*** Input ***
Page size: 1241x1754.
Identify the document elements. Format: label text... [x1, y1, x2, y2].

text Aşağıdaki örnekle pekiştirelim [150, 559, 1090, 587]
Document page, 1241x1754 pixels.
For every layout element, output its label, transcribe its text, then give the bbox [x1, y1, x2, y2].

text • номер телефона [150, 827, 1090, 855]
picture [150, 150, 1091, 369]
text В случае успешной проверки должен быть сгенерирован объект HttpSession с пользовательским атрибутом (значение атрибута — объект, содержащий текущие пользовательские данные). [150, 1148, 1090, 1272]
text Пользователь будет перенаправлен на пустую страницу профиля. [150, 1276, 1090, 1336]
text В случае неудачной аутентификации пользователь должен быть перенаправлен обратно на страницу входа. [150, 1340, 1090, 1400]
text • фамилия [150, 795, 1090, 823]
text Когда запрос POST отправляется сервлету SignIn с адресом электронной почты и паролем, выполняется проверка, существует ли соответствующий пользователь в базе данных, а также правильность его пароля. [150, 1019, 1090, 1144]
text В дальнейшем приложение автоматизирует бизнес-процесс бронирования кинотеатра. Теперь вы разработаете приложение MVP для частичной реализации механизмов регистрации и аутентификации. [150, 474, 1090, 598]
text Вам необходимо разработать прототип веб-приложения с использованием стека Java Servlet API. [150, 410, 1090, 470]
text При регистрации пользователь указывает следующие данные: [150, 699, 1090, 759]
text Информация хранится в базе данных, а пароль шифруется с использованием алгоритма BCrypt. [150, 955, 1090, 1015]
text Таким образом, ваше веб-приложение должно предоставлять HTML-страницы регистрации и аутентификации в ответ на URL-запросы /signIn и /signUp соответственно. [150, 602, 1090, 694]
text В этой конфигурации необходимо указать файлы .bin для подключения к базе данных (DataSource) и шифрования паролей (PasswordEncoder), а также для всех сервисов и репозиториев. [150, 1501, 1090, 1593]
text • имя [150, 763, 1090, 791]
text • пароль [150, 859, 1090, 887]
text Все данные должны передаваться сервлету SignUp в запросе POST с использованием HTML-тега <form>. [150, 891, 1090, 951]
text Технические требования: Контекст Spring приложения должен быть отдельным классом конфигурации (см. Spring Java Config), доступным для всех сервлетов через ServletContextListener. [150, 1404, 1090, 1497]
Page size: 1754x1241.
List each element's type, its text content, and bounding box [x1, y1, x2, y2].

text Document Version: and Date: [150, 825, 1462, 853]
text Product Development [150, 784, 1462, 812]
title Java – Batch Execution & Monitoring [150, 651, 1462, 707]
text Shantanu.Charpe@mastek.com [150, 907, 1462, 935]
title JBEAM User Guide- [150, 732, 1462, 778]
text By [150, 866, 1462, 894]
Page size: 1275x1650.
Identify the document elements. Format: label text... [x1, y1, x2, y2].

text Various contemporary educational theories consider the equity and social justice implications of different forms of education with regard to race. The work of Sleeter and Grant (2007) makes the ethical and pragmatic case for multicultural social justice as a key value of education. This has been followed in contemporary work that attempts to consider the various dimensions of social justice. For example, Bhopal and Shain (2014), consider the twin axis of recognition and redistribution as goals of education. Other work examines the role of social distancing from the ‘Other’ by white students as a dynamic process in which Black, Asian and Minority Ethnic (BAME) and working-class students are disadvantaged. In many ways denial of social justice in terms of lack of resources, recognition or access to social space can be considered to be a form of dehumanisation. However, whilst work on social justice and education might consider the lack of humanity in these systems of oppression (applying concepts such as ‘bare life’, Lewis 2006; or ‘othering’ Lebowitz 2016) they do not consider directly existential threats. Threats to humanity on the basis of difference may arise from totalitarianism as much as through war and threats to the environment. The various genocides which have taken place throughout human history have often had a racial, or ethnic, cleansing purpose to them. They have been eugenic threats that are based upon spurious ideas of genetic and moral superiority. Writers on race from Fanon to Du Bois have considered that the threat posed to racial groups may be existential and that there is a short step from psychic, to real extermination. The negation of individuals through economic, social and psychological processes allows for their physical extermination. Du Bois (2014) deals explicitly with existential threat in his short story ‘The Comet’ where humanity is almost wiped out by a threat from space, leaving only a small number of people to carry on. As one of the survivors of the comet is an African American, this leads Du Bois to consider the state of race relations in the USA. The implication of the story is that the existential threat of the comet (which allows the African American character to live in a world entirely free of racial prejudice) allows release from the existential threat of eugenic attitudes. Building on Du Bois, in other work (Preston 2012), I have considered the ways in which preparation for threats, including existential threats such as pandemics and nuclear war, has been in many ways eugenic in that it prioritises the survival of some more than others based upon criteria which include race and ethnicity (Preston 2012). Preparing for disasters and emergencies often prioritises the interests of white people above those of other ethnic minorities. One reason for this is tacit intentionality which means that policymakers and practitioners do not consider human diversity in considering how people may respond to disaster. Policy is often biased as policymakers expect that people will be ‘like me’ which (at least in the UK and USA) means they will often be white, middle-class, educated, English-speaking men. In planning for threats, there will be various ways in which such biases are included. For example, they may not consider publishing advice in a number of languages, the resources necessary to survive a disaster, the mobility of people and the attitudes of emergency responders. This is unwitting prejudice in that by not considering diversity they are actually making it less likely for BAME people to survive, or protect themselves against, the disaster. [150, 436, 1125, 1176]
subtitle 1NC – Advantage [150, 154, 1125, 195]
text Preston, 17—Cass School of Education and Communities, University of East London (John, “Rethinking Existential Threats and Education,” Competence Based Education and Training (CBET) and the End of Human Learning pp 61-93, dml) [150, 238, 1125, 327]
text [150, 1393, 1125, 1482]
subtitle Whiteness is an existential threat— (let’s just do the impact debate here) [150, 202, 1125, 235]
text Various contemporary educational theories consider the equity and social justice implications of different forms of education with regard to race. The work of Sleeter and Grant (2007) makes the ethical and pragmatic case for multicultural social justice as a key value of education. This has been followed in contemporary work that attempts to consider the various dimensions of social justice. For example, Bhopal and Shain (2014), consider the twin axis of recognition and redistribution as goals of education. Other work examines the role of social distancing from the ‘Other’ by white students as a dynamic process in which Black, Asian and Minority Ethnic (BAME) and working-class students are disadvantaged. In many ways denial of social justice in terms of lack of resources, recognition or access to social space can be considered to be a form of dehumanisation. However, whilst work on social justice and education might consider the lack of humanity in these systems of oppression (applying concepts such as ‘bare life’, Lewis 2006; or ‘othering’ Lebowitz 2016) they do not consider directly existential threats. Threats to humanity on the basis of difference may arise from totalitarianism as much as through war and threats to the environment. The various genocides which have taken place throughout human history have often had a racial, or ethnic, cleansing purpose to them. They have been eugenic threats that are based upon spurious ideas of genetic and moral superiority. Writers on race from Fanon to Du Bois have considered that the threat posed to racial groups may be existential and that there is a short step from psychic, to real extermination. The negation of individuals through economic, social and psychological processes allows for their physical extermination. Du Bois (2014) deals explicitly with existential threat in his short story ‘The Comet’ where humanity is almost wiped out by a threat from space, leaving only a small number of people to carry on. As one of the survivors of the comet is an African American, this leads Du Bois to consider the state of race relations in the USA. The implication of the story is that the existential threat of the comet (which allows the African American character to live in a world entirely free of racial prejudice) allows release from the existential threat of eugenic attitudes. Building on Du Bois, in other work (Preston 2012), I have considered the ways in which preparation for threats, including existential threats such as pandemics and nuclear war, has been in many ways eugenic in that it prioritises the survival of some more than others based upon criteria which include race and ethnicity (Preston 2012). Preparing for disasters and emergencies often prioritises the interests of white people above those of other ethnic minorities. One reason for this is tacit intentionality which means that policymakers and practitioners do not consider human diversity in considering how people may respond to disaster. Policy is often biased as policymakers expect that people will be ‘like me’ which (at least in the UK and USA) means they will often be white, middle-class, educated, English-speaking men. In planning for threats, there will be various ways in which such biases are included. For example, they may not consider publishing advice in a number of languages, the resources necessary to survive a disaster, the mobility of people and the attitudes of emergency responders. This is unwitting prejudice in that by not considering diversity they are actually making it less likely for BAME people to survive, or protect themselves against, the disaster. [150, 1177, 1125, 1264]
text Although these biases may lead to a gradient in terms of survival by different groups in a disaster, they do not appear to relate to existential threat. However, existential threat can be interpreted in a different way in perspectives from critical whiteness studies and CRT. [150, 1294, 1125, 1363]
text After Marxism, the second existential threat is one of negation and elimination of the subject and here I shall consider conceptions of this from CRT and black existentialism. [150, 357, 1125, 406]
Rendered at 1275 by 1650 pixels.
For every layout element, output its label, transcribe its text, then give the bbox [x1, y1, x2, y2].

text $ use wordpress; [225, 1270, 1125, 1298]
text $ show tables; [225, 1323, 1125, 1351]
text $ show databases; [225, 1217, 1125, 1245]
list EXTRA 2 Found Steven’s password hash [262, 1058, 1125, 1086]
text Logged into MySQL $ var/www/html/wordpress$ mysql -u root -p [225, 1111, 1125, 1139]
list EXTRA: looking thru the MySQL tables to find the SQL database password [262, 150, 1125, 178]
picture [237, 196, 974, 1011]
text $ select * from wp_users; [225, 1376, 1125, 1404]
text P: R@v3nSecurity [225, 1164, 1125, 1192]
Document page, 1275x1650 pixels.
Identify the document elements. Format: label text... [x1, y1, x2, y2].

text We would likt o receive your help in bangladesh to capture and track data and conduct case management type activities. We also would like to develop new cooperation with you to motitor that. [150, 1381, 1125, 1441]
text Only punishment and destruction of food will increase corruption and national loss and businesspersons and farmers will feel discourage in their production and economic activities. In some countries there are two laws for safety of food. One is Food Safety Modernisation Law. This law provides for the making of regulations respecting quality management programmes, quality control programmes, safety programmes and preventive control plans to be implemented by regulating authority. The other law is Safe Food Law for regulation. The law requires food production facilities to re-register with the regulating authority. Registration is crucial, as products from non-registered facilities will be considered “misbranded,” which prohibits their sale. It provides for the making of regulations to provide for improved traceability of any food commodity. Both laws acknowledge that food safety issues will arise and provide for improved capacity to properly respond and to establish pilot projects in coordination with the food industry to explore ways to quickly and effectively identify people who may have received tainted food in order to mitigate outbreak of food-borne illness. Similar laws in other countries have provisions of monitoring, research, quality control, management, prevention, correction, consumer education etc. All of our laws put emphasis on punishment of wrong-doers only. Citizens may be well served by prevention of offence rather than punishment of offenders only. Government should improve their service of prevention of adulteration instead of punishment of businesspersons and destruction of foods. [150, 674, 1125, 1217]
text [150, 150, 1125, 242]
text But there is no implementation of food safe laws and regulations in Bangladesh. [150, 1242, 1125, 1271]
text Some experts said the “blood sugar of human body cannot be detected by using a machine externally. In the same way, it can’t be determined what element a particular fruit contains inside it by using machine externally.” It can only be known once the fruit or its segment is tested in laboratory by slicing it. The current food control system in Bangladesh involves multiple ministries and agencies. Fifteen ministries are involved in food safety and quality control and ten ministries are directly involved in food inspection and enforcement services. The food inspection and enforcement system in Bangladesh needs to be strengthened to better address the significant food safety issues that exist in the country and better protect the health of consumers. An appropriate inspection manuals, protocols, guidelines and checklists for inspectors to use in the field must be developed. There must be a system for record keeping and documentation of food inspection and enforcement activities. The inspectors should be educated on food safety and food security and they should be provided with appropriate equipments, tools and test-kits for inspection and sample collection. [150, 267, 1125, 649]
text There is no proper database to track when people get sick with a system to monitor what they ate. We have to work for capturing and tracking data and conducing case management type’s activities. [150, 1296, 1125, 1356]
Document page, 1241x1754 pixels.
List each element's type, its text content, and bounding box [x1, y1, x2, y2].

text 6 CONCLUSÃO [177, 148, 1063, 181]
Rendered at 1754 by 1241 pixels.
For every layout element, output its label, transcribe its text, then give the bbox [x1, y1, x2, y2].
*** End of Input ***
__Request__
Reproduce only the lines between the line containing "Rendered at 1754 by 1241 pixels." and the last line of the records, those two lines included, exactly.

__Response area__
Rendered at 1754 by 1241 pixels.
For every layout element, output its label, transcribe its text, then give the bbox [x1, y1, x2, y2].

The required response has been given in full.